# [Problem to solve]
How many lines in the listing below contain the string "skPoint"? Count them and reply with the number alone.
---------- Provided information
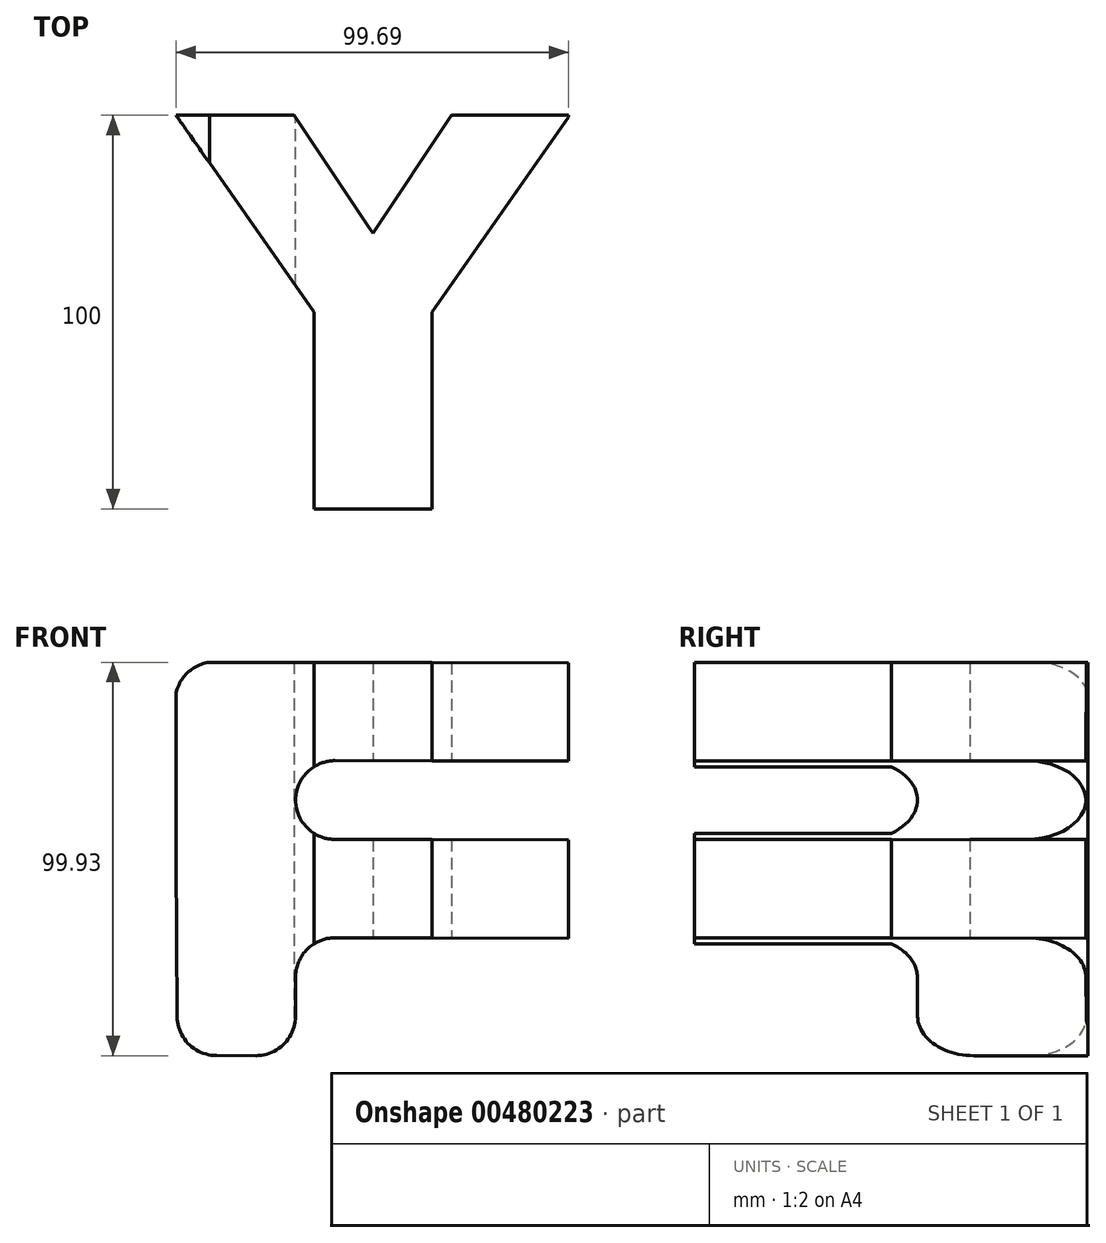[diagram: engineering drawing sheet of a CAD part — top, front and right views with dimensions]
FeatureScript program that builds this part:
annotation { "Feature Type Name" : "Feature", "Feature Type Description" : "" }
export const myFeature = defineFeature(function(context is Context, id is Id, definition is map)
    precondition{}
    {
        {
            var Q0;
            Q0=qCreatedBy(makeId("Top.planeOp"),FACE);
            var sketch = newSketch(context, id + "F0", { "sketchPlane" : qUnion([Q0])});
            skLineSegment(sketch, "E0.bottom", {"start": v(50, 50) * mm, "end": v(20, 50) * mm, "construction": true});
            skLineSegment(sketch, "E0.top", {"start": v(15, -50) * mm, "end": v(-15, -50) * mm, "construction": true});
            skPoint(sketch, "E0.middle", {"position": v(0, 0) * mm});
            skLineSegment(sketch, "E1", {"start": v(-50, 50) * mm, "end": v(-20, 50) * mm});
            skLineSegment(sketch, "E2", {"start": v(50, 50) * mm, "end": v(20, 50) * mm});
            skLineSegment(sketch, "E3", {"start": v(-20, 50) * mm, "end": v(0, 20) * mm});
            skLineSegment(sketch, "E4", {"start": v(0, 20) * mm, "end": v(20, 50) * mm});
            skLineSegment(sketch, "E5", {"start": v(-50, 50) * mm, "end": v(-15, 0) * mm});
            skLineSegment(sketch, "E6", {"start": v(50, 50) * mm, "end": v(15, 0) * mm});
            skLineSegment(sketch, "E7.top", {"start": v(-15, -50) * mm, "end": v(15, -50) * mm});
            skLineSegment(sketch, "E7.left", {"start": v(-15, 0) * mm, "end": v(-15, -50) * mm});
            skLineSegment(sketch, "E7.right", {"start": v(15, 0) * mm, "end": v(15, -50) * mm});
            skLineSegment(sketch, "E8.trimOffspring", {"start": v(-20, 50) * mm, "end": v(-50, 50) * mm, "construction": true});
            skPoint(sketch, "E9.orphan", {"position": v(-50, -50) * mm});
            skPoint(sketch, "E0.left.end.orphan", {"position": v(50, -50) * mm});
            skSolve(sketch);
        }
        {
            var Q0;
            Q0=qCreatedBy(makeId("Front.planeOp"),FACE);
            var sketch = newSketch(context, id + "F1", { "sketchPlane" : qUnion([Q0])});
            skLineSegment(sketch, "E10.bottom", {"start": v(49.7, 49.89) * mm, "end": v(-50.3, 50.1) * mm, "construction": true});
            skLineSegment(sketch, "E10.right", {"start": v(-50.3, 50.1) * mm, "end": v(-49.7, -49.89) * mm, "construction": true});
            skPoint(sketch, "E10.middle", {"position": v(0, 0) * mm});
            skLineSegment(sketch, "E11", {"start": v(-50.24, 40.02) * mm, "end": v(-49.75, -39.97) * mm});
            skLineSegment(sketch, "E12", {"start": v(-40.22, 50.09) * mm, "end": v(49.7, 49.89) * mm});
            skLineSegment(sketch, "E13", {"start": v(49.7, 49.89) * mm, "end": v(49.64, 24.9) * mm});
            skLineSegment(sketch, "E14", {"start": v(49.64, 24.9) * mm, "end": v(-9.63, 25.02) * mm});
            skLineSegment(sketch, "E15", {"start": v(-19.65, 15.04) * mm, "end": v(-19.65, 15.04) * mm});
            skLineSegment(sketch, "E16", {"start": v(-9.67, 5.02) * mm, "end": v(49.64, 4.9) * mm});
            skLineSegment(sketch, "E17", {"start": v(49.64, 4.9) * mm, "end": v(49.64, -20.1) * mm});
            skLineSegment(sketch, "E18", {"start": v(49.64, -20.1) * mm, "end": v(-9.63, -19.98) * mm});
            skLineSegment(sketch, "E19", {"start": v(-19.65, -29.96) * mm, "end": v(-19.67, -39.96) * mm});
            skLineSegment(sketch, "E20", {"start": v(-29.7, -49.93) * mm, "end": v(-39.78, -49.91) * mm});
            skPoint(sketch, "E21.visualSharp", {"position": v(-19.63, 25.04) * mm});
            skArc(sketch, "E21.filletArc", {"start": v(-9.63, 25.02) * mm, "mid": v(-16.7, 22.1) * mm, "end": v(-19.65, 15.04) * mm});
            skPoint(sketch, "E22.visualSharp", {"position": v(-19.67, 5.04) * mm});
            skArc(sketch, "E22.filletArc", {"start": v(-19.65, 15.04) * mm, "mid": v(-16.74, 7.96) * mm, "end": v(-9.67, 5.02) * mm});
            skPoint(sketch, "E23.visualSharp", {"position": v(-19.63, -19.96) * mm});
            skArc(sketch, "E23.filletArc", {"start": v(-9.63, -19.98) * mm, "mid": v(-16.7, -22.9) * mm, "end": v(-19.65, -29.96) * mm});
            skPoint(sketch, "E24.visualSharp", {"position": v(-19.7, -49.96) * mm});
            skArc(sketch, "E24.filletArc", {"start": v(-29.7, -49.93) * mm, "mid": v(-22.62, -47.02) * mm, "end": v(-19.67, -39.96) * mm});
            skPoint(sketch, "E25.visualSharp", {"position": v(-49.7, -49.89) * mm});
            skArc(sketch, "E25.filletArc", {"start": v(-49.75, -39.97) * mm, "mid": v(-46.81, -47) * mm, "end": v(-39.78, -49.91) * mm});
            skPoint(sketch, "E26.visualSharp", {"position": v(-50.3, 50.1) * mm});
            skArc(sketch, "E26.filletArc", {"start": v(-40.22, 50.09) * mm, "mid": v(-47.33, 47.14) * mm, "end": v(-50.24, 40.02) * mm});
            skSolve(sketch);
        }
        {
            var Q0;
            Q0=qSketchRegion(id+"F0",true);
            extrude(context, id + "F2", {"entities" : qUnion([Q0]), "endBound" : BoundingType.SYMMETRIC, "depth" : 100 * mm});
        }
        {
            var Q0;
            Q0=qSketchRegion(id+"F1",true);
            extrude(context, id + "F3", {"entities" : qUnion([Q0]), "operationType" : NewBodyOperationType.INTERSECT, "endBound" : BoundingType.SYMMETRIC, "depth" : 100 * mm});
        }
    });
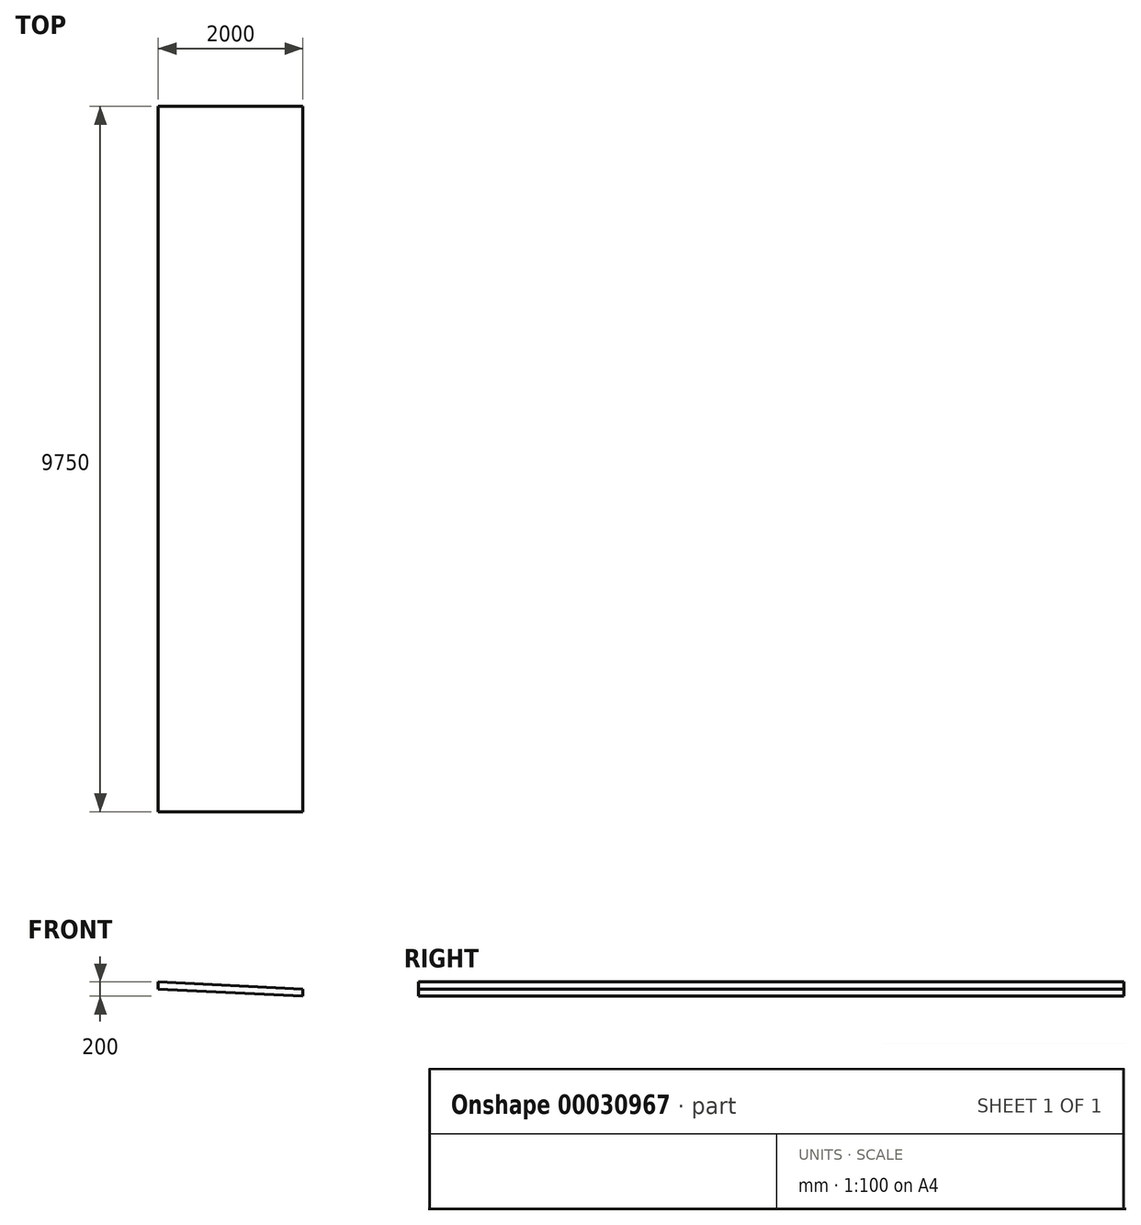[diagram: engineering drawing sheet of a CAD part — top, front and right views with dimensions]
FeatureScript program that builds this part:
annotation { "Feature Type Name" : "Feature", "Feature Type Description" : "" }
export const myFeature = defineFeature(function(context is Context, id is Id, definition is map)
    precondition{}
    {
        {
            var Q0;
            Q0=qCreatedBy(makeId("Front.planeOp"),FACE);
            var sketch = newSketch(context, id + "F0", { "sketchPlane" : qUnion([Q0])});
            skLineSegment(sketch, "E0", {"start": v(0, 0) * mm, "end": v(0, 100) * mm});
            skLineSegment(sketch, "E1", {"start": v(0, 100) * mm, "end": v(2000, 0) * mm});
            skLineSegment(sketch, "E2", {"start": v(2000, 0) * mm, "end": v(2000, -100) * mm});
            skLineSegment(sketch, "E3", {"start": v(2000, -100) * mm, "end": v(0, 0) * mm});
            skSolve(sketch);
        }
        {
            var Q0;
            Q0=makeQuery(id+"F0.imprint","IMPRINT",FACE,{"disambiguationData":[TD([[makeQuery(id+"F0.imprint","IMPRINT",EDGE,{"derivedFrom":sQuery(id+"F0.wireOp",EDGE,"E0")}),-1.0]])]});
            extrude(context, id + "F1", {"entities" : qUnion([Q0]), "depth" : 9750 * mm});
        }
    });
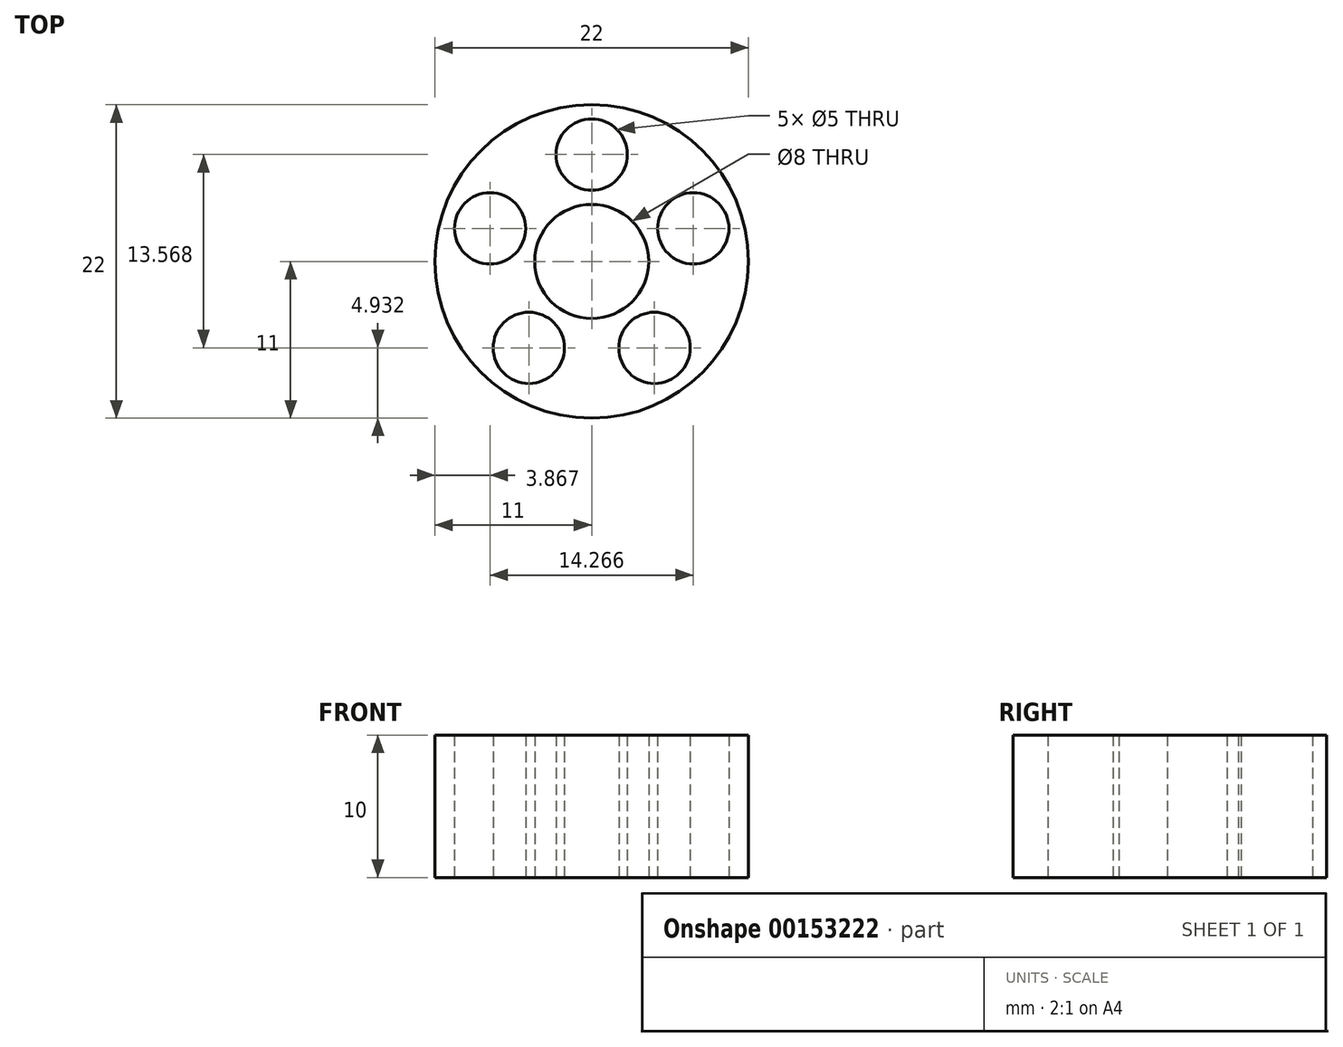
--------------------
# [Written response]
10